Skipping the Beach to Shovel Shells

     Think back a few years. What did you do with your time and talents during spring break from college days? Be careful now. Maybe you shouldn’t answer in front of the children. Fortunately for those of us who love the Chesapeake Bay, a new generation knows how to break from the past and spring into action.

      Since 2009, college students from campuses across the country have travelled to Chesapeake Country for Alternative Spring Break. They forfeit a deserved respite from studies to volunteer their energies for Bay-saving endeavors like oyster restoration, forest-buffer tree-planting, urban lot-greening projects and honing sustainable farming techniques. Most bunk in cabins and some even camp out on the Bay — in windy, cold March.

     Oh, and at the end of the week they get a pizza party. 

     “It’s not about that,” laughs graduate intern Kaitlin West of Rutgers University as she and her team hoist shovel-full after shovel-full of oyster shells into screen bins to sift out the recyclable shells from the chaff. 

      “It’s not about the what of what we are doing but the why. If the Bay is healthy then everyone is healthy.”

     It’s not about the 30-degree weather or the winds whipping the cold through the flying shell dust, either.
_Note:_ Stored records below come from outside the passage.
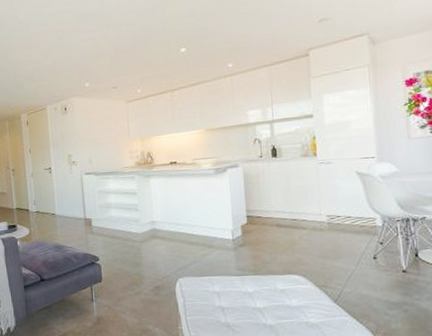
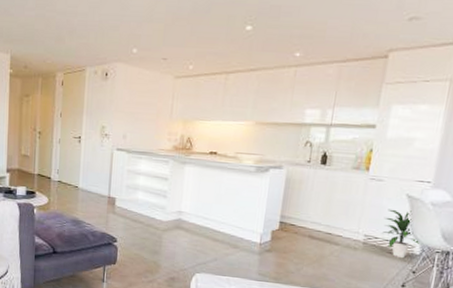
indoor plant: none [341,186,380,232] -> present [381,209,421,259]

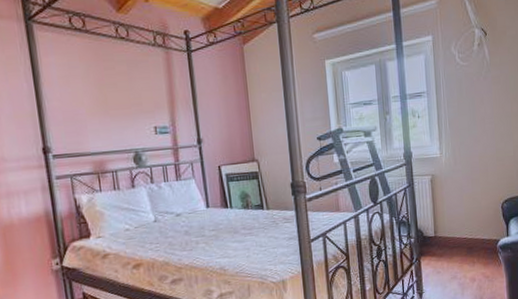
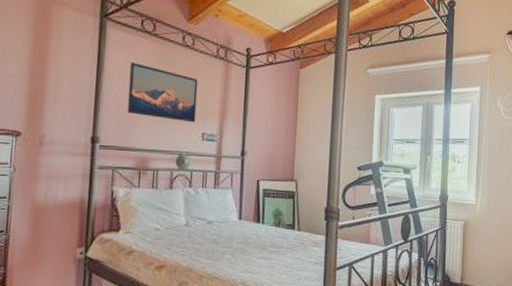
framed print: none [66,63,145,119] -> present [127,61,198,123]

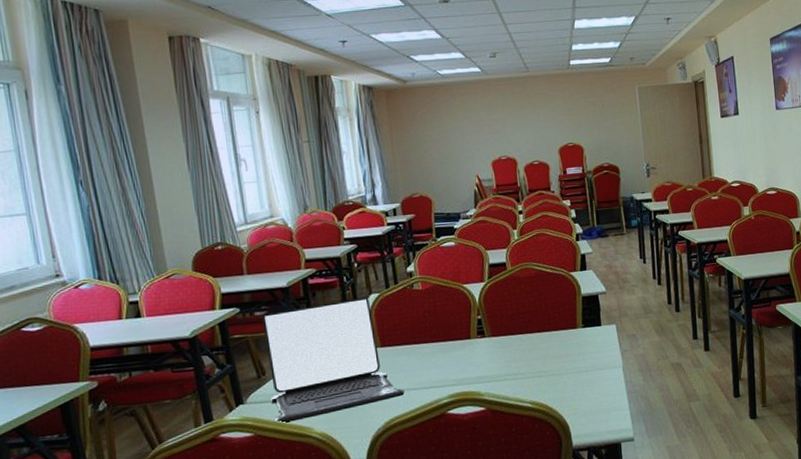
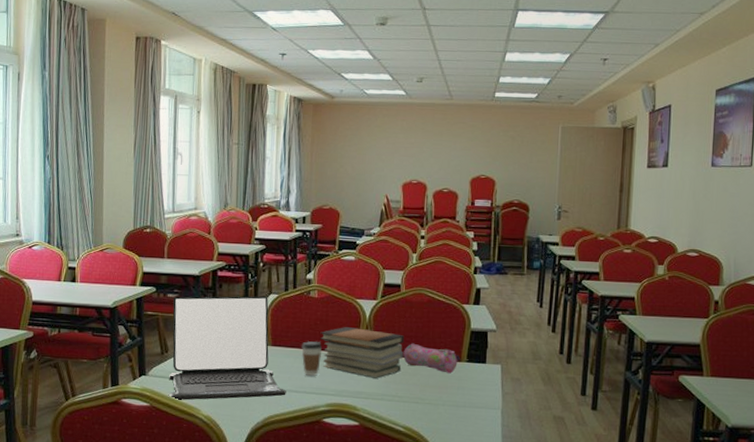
coffee cup: none [413,333,436,371] -> present [301,341,323,376]
book stack: none [430,312,520,361] -> present [320,327,405,379]
pencil case: none [519,318,576,342] -> present [403,343,460,374]

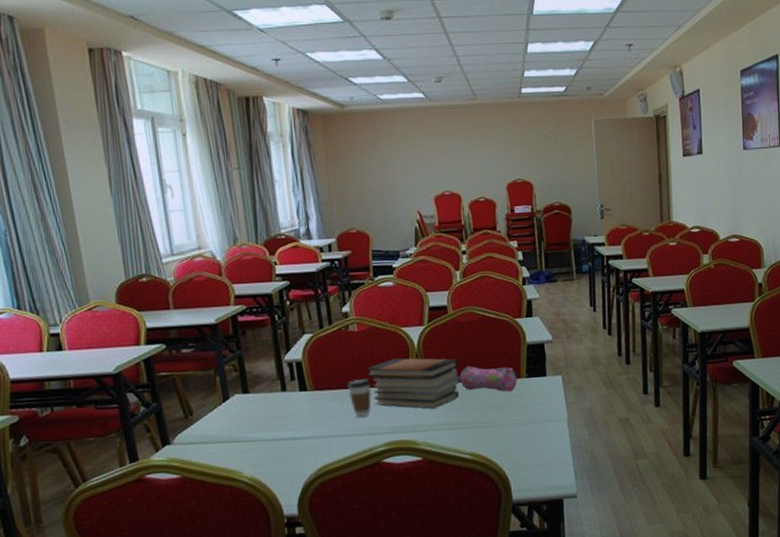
laptop: present [168,296,286,401] -> none [189,338,338,467]

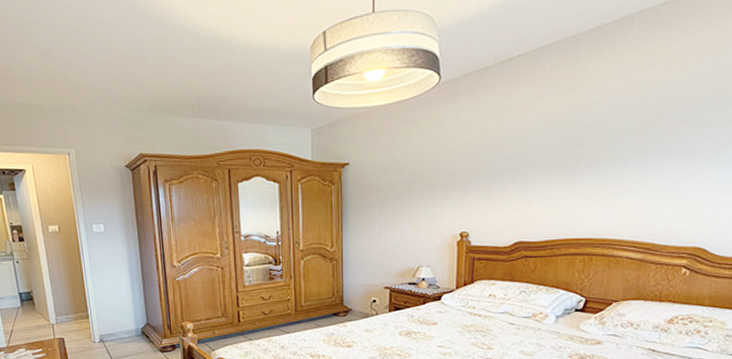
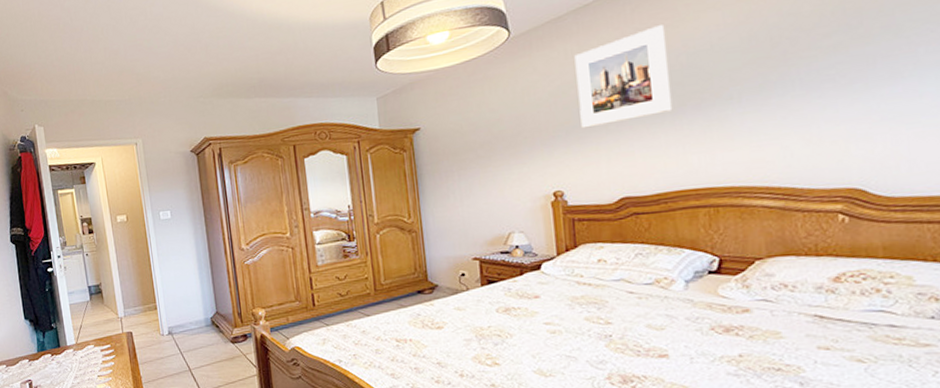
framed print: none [492,86,576,177] -> present [574,25,673,129]

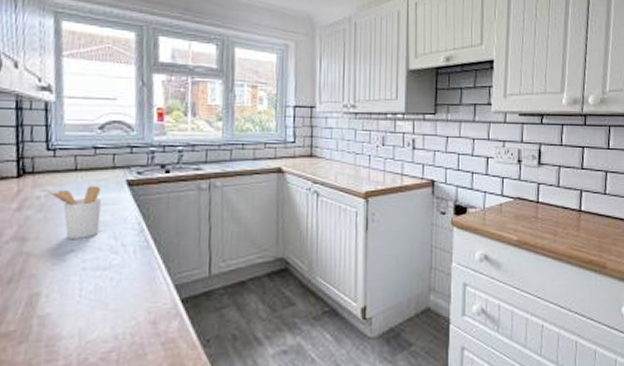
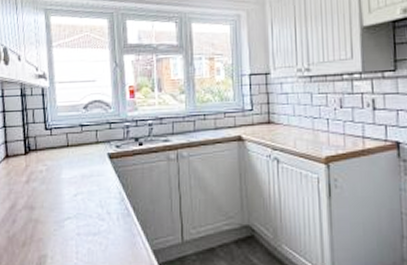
utensil holder: present [48,186,102,239] -> none [48,159,90,207]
     West, 25, smiles a great big smile and says how appreciative she is of the opportunity. She has already been to New Orleans in 2014 and 2015 to build or rehab homes. She’s not an engineering student or a marine biologist. Her Masters is in College Student Affairs under the Department of Leadership and Experiential Learning.

      “We are a team,” West says. “But we are comprised of individuals who made a choice to come to the Chesapeake Bay. We understand the mission of The Chesapeake Bay Foundation, and we came to help.”

      Help is exactly what the Rutgers team provided at Chesapeake Bay Foundation’s Oyster Restoration facilities by prepping shell to grow baby oysters in the coming warmer season.

     Sifting through the mounds of oyster shells is a task familiar to David Tana, 34, who first broke from college spring convention while a graduate student at the University of Maryland in 2011, again heading to the Bay in 2013 and 2014. Tana stopped volunteering in 2015 when The Chesapeake Bay Foundation hired him. Now he runs the program.

      “Each group brings their own measure of intensity,” Tana says. “But the groups are so different, they are the same.” He laughs as he says it. “They have different majors, backgrounds, cultures, goals, friends, phones, food tastes, everything. Yet they all have a common purpose: to save the Bay.”

      Tana greets each group with a short history of the Chesapeake Bay. 

      Any one of them could have opted for warmer climes or other projects, like, building homes in New Orleans. But they chose the Bay. 

      “This is Rutgers’ first time here. We want to be a part of the solution,” West says.

      Rutgers is not the only Bay saver. The University of Richmond and the University of Delaware have already come and gone. The University of Maryland and Charleston College will arrive soon.

      “During the week, each group helps with several of our initiatives,” Tana says. “We plant 10,000 trees annually as breaks between land and water to keep out pollutants. We inspect acres upon acres of existing tree breaks to make sure the screening we use to protect the saplings is secure. We help farmers grow crops naturally and assist in moving cattle from corn feed to grass.”

      Like West from Rutgers, Tana has reaped the benefit of the Alternative Spring Break’s opportunity to step outside of his comfort zone. Though the goal is the health of the Bay, the experience brings its own reward.

     “I’ve gotten phone calls from students who have come here,” he says. “They say, Hey, I changed my major or switched schools because of that trip. It gave me the … ’ And they fill in the blank of what was missing in the direction they were headed or the uncertainty of their future. 

     “For me, coming to help the Chesapeake Bay thrive was life-changing,” Tana says. “It’s really cool to see it happen to someone else.”